# Hopper3, Joey vs Wireless Joey



## bajabill (Oct 6, 2005)

Not considering 4k,

Have the wireless Joey boxes been reliable, any issues with speed if too many are being used at once, should I avoid a setup with 5 wireless and use wired where it is practical?


----------



## Bitspitter (May 9, 2015)

I have 2 wireless Joeys with a Hopper 3 and haven't had any problem with them at all.



bajabill said:


> Not considering 4k,
> 
> Have the wireless Joey boxes been reliable, any issues with speed if too many are being used at once, should I avoid a setup with 5 wireless and use wired where it is practical?


Sent from my iPhone using Tapatalk


----------



## P Smith (Jul 25, 2002)

wired is much better and really reliable connection if you worry about transfer/streaming bits


----------



## bajabill (Oct 6, 2005)

transferring video streaming bits is the primary task of the set top box. So I worry about that.

I should be able to do 3 wired and 2 wireless. The wireless option will really help in a couple of hard to reach areas that may not be up to desired standards and potentially interfere with my existing internet wiring that can not be changed from my current cable provider.


----------



## P Smith (Jul 25, 2002)

I would use every chance to route CAT5/5e/6 cables to any network device...


----------



## Jim5506 (Jun 7, 2004)

BRIEF 1: Can you rewrite the Hopper 3 forum thread between "transferring video streaming" and "current cable provider.", inclusive, with "set top box" replaced by "receiver"?
BRIEF 2: Could you carry on the Hopper 3 and Joey forum thread from its final line?

AVAILABLE DATA:

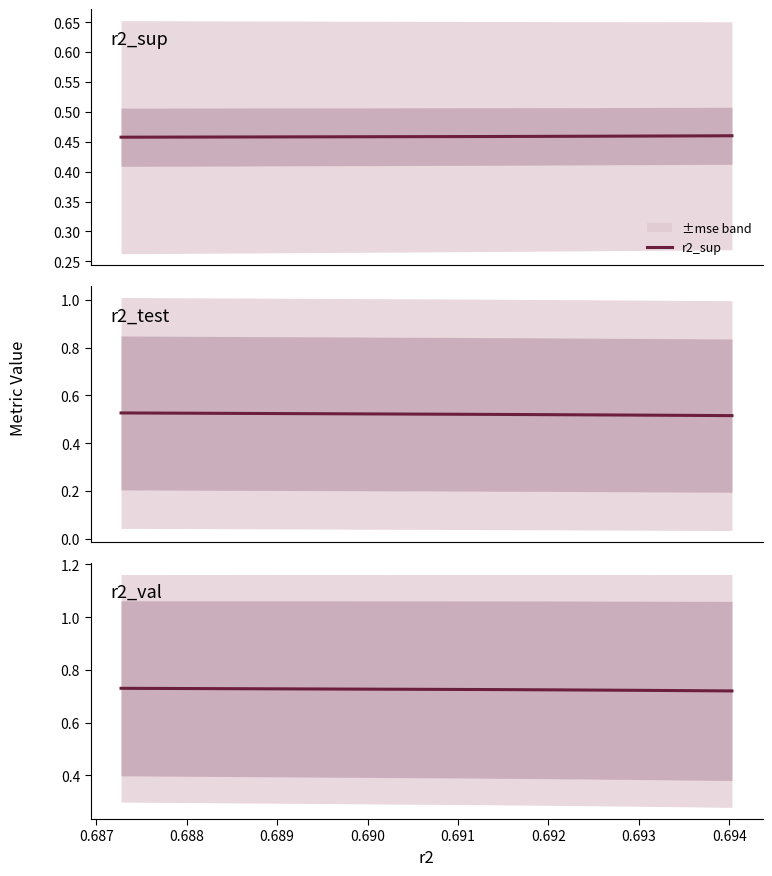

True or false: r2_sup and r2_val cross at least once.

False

--

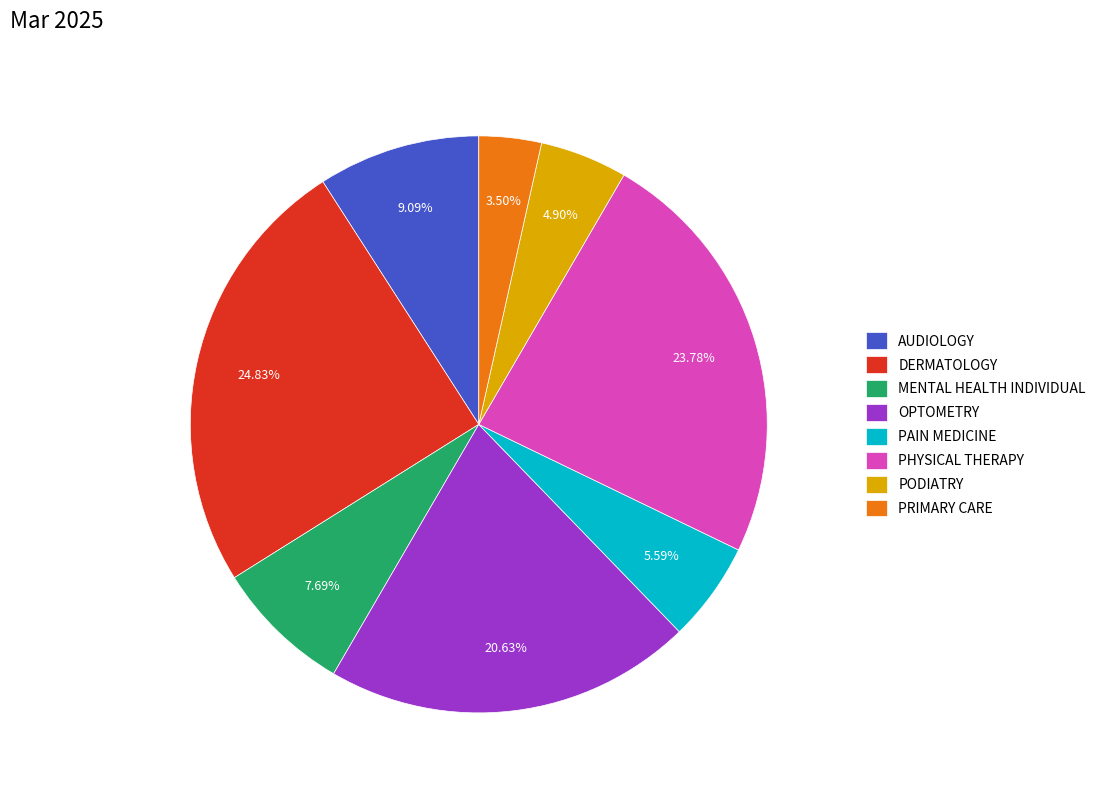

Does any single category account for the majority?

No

WRITTEN REPLY 1:
transferring video streaming bits is the primary task of the receiver. So I worry about that.

I should be able to do 3 wired and 2 wireless. The wireless option will really help in a couple of hard to reach areas that may not be up to desired standards and potentially interfere with my existing internet wiring that can not be changed from my current cable provider.

WRITTEN REPLY 2:
Wireless are great for portability and where cabling is difficult, but distance and signal blockage can be a disadvantage.


----------



## PHL (Jul 15, 2004)

I'm considering a switch from D*. Does the wired Joey require a direct coax connection, or does it run through a multiswitch like the D* SWiM units.


----------



## P Smith (Jul 25, 2002)

get diagrams from Solid Signal or find here


----------



## scooper (Apr 22, 2002)

Joeys also have ethernet ports that can be used, although Dish prefers that you use coax.

Coax would be off of regular splitters, ethernet would just be off of regular 10/100/1GB switches. You would also want your Hopper on ethernet.


----------



## Jim5506 (Jun 7, 2004)

Coax is off the client port from the hub.

A splitter will do on the client side.

Dish used a tap in my host side to branch it to a second Joey.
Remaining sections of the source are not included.